Evaluer pour évoluer, Le Monde, par Laurent Eloi
Retrouvez ci-dessous l’article rédigé dans Le Mpar Laurent Eloi à propos de la loi « Sas » sur les nouveaux indicateurs de richesse, une loi « de bon augure pour notre République essoufflée ».
Evaluer pour évoluer
LE MONDE ECONOMIE | Par Éloi Laurent (Economiste à l’OFCE et enseignant à Sciences Po et Stanford University, Californie)
La loi « visant à la prise en compte des nouveaux indicateurs de richesse dans la définition des politiques publiques », portée avec une belle opiniâtreté par la députée écologiste Eva Sas, est de bon augure pour notre République essoufflée.
Chaque année, en prélude au débat budgétaire, députés et sénateurs disposent désormais d’une batterie de données susceptibles de les éclairer sur l’état réel de la société française, ce que ne permettent plus les indicateurs économiques standards comme le produit intérieur brut (PIB), qui dominent pourtant encore les débats.
La loi propose également que soient évaluées les grandes réformes engagées par le gouvernement à l’aune des nouveaux indicateurs de bien-être et de soutenabilité, quand trop souvent les politiques publiques nationales visent des horizons abstraits et dépassés comme la « croissance » ou la « compétitivité ».
Il ne faut, donc, pas manquer en 2015 le premier rendez-vous de la représentation nationale avec le nouveau monde économique. Il ne s’agit ni plus ni moins que de rendre visible et intelligible à ses élu(e)s la France telle qu’elle est.
Pas à la hauteur de l’enjeu
La volonté apparente du gouvernement de se contenter d’ajouter aux documents dont disposent déjà les parlementaires une nouvelle liste générale de dix indicateurs plus ou moins pertinents mais inadaptés à la question de l’allocation démocratique des ressources nationales – l’objet même du débat budgétaire – n’est pas à la hauteur de l’enjeu. Les nouveaux indicateurs de richesse doivent être reliés de manière précise aux politiques publiques qu’ils entendent informer.
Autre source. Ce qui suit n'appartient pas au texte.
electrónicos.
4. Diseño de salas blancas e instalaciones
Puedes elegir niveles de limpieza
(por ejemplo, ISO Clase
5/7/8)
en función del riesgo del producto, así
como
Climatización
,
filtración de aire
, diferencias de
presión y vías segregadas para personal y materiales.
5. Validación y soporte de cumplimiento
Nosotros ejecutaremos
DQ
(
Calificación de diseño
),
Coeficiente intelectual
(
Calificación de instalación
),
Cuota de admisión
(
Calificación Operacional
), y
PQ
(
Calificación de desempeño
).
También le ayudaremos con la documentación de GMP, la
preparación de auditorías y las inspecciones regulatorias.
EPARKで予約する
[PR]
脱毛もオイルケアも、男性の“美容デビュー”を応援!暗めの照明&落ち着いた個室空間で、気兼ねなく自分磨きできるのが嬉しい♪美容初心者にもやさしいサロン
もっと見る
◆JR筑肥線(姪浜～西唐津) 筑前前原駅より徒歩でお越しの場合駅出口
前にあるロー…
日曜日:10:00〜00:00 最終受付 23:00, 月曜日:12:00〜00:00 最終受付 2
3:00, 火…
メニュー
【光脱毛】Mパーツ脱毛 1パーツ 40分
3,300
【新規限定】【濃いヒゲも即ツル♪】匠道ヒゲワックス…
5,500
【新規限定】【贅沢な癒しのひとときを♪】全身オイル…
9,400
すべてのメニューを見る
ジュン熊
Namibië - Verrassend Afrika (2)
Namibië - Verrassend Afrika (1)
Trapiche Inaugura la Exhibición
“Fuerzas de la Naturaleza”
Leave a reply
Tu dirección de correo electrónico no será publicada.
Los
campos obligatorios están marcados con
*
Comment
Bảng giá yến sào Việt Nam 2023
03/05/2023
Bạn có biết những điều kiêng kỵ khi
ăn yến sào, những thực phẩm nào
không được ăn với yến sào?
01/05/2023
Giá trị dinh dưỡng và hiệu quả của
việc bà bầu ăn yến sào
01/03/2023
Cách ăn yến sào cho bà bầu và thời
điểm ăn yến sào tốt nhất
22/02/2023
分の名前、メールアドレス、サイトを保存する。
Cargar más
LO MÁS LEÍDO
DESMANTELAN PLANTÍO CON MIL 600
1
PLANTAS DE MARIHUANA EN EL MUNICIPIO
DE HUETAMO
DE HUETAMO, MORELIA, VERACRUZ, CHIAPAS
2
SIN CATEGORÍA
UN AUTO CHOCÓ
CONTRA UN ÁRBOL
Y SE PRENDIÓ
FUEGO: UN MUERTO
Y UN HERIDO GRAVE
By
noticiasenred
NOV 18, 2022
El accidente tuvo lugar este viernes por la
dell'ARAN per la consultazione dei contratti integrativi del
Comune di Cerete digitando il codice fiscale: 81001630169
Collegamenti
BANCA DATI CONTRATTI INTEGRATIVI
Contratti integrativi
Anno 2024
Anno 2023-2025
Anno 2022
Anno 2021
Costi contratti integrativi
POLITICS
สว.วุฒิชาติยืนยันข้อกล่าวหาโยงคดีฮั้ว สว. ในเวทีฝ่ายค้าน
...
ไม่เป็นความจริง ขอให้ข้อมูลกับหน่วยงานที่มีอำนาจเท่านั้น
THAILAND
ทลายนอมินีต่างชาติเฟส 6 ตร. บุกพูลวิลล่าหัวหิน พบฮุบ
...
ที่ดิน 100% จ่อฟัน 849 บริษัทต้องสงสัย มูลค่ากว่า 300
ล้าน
Trois enjeux paraissent pouvoir éclairer les orientations du projet de loi de finances : l’évolution des inégalités, l’entretien du patrimoine national entendu dans son sens le plus large, et la place de la France dans le monde.
Sur le premier point, les représentants de la nation doivent pouvoir disposer d’un état élémentaire des inégalités sociales résumé par trois ou quatre indicateurs de répartition, non seulement du revenu, mais aussi du développement humain, et faisant apparaître la dimension territoriale des inégalités françaises. Il paraît naturel que la réduction des inégalités soit placée au centre des préoccupations des parlementaires quand ils votent les recettes et les dépenses du budget, mais – étonnamment – c’est loin d’être le cas aujourd’hui.
Le vote du budget, c’est aussi le souci du passé et de l’avenir de la République, et donc le moment de l’entretien du patrimoine français, entendu au sens de l’ensemble des actifs de la nation, y compris naturels et intangibles, que les parlementaires doivent maintenir et valoriser pour les transmettre. Encore faut-il évaluer ce patrimoine national, ce que permettent des instruments de mesure perfectibles, mais utiles, comme le patrimoine économique national calculé par l’Insee ou les données rassemblées par l’Observatoire de la biodiversité.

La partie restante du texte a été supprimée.